The nature of omitted variables bias arising in OLS estimates versus spatial lag model estimates was explored. We assumed that the DGP reflected a situation where spatial dependence existed in the disturbances, the dependent variable, and the explanatory variables, and we assumed that the omitted variables were correlated with the included explanatory variable. We established that spatial dependence in the explanatory variable exacerbates the usual bias that arises when using OLS to estimate a model relationship generated by a typical spatial econometric model specification that includes dependence in both the disturbances as well as the dependent variable.

Unlike the standard least-squares result for the case of omitted variables, the presence of spatial dependence magnifies conventional omitted variables bias in OLS estimates. We derived expressions for the amplification in bias showing that this depends on the strength of spatial dependence in the disturbances, dependent variable, and explanatory variables. In contrast, we show that using spatial econometric model specifications containing spatial lags of both the dependent and explanatory variables (that we labeled SDM and SLM) produces estimates whose bias matches the conventional omitted variables case. Our results provide a strong econometric motivation for using spatial econometric model specification such as the SDM and SLM in applied situations where the presence of omitted variables are suspected. The theoretical results presented here also confirm conjectures made by number of authors that omitted variables affect spatial regression methods less than OLS (Brasington and Hite 2005; Dubin 1988; Cressie 1993).

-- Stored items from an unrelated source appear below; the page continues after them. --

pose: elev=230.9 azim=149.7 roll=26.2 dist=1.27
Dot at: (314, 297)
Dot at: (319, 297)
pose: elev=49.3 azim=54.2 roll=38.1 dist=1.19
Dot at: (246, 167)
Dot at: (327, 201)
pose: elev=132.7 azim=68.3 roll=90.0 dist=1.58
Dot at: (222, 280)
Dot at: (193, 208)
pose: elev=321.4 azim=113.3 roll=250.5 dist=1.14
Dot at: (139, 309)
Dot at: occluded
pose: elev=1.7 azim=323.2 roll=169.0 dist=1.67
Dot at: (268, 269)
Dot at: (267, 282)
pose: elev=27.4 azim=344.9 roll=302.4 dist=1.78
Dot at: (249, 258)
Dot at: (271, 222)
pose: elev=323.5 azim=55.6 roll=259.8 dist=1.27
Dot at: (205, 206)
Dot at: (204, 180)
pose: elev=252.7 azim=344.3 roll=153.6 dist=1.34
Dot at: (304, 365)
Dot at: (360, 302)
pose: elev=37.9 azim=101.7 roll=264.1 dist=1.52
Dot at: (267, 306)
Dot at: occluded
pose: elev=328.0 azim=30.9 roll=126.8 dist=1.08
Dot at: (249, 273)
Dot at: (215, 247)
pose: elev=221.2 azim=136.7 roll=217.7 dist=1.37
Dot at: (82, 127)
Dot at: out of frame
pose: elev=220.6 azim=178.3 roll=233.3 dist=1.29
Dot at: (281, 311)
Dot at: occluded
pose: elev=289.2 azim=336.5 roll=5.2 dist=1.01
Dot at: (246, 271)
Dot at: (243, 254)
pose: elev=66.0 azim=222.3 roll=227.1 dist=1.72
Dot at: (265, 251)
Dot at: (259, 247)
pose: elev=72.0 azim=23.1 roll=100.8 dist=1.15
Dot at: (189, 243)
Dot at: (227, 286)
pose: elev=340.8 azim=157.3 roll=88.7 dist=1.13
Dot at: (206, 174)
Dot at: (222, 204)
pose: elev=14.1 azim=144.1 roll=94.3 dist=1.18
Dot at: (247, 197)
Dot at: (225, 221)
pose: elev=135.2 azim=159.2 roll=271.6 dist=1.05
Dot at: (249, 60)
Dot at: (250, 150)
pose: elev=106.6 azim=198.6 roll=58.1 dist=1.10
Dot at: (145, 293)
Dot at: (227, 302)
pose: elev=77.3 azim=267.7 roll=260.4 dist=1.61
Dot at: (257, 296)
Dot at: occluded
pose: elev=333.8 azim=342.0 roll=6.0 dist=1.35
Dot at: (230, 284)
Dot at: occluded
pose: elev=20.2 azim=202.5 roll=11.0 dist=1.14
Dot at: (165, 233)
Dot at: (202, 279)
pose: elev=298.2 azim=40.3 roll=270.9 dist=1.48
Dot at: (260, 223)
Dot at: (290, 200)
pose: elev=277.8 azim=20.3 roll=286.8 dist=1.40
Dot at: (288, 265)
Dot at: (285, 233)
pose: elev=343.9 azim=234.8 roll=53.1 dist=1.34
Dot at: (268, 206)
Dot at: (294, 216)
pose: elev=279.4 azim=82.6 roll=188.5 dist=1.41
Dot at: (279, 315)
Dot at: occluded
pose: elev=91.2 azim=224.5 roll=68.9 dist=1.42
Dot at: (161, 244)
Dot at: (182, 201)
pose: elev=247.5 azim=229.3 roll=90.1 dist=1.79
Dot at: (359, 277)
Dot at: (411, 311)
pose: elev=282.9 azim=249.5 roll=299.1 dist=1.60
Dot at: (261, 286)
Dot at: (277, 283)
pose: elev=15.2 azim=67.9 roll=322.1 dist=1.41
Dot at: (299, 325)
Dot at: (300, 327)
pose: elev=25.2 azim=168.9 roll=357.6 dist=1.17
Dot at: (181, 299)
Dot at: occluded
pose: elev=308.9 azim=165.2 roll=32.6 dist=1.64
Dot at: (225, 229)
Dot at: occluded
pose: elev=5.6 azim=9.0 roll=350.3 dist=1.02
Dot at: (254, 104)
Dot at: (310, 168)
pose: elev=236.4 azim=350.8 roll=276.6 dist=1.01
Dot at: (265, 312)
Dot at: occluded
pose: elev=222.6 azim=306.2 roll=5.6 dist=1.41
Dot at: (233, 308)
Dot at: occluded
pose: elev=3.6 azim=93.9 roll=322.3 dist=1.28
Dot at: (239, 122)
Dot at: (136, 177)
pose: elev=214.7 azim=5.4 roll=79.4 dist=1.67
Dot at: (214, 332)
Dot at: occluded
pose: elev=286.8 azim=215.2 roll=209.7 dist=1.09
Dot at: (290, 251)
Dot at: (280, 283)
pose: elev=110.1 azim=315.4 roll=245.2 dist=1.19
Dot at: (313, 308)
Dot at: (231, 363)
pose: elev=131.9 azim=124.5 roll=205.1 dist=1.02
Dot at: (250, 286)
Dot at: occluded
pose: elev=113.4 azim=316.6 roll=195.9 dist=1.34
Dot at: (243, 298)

To summarize our findings from the standpoint of a practitioner, we make the following observations. If only the disturbances and explanatory variables exhibit spatial dependence and there is no omitted variable that is correlated with the included explanatory variable, OLS and spatial models should both yield similar regression parameter estimates for large data sets (Pace 1997). This theoretical result is interesting in light of empirical studies that continue to uncover examples where the spatial and OLS estimates differ materially in large samples. The differential sensitivity to omitted variable bias set forth here may account for these observed differences between least-squares and spatial regression estimates reported in applied work. For example, Lee and Pace (2005) examined retail sales and found that OLS estimates for the impact of store size on sales had a significant, negative effect while the spatial model produced a positive significant estimate. In addition, they found that spatial estimates reversed the sign of a number of other counterintuitive OLS parameter estimates. Similarly, Brasington and Hite (2005) in a model of demand for environmental quality found that OLS produced positive and insignificant estimates for the price of environmental quality, whereas a spatial lag model resulted in negative and significant estimates.

Finally, the method used here may aid in understanding other spatial model specifications such as the matrix exponential, conditional autoregressions, and moving average autoregressions in the presence of omitted variables and spatial dependence (LeSage and Pace 2007; LeSage and Pace 2009). Related work considers the issue of omitted variables in a spatial context using a combination of GMM and HAC estimation procedure applied to models involving right-hand-side endogenous variables (Fingelton and Le Gallo 2009).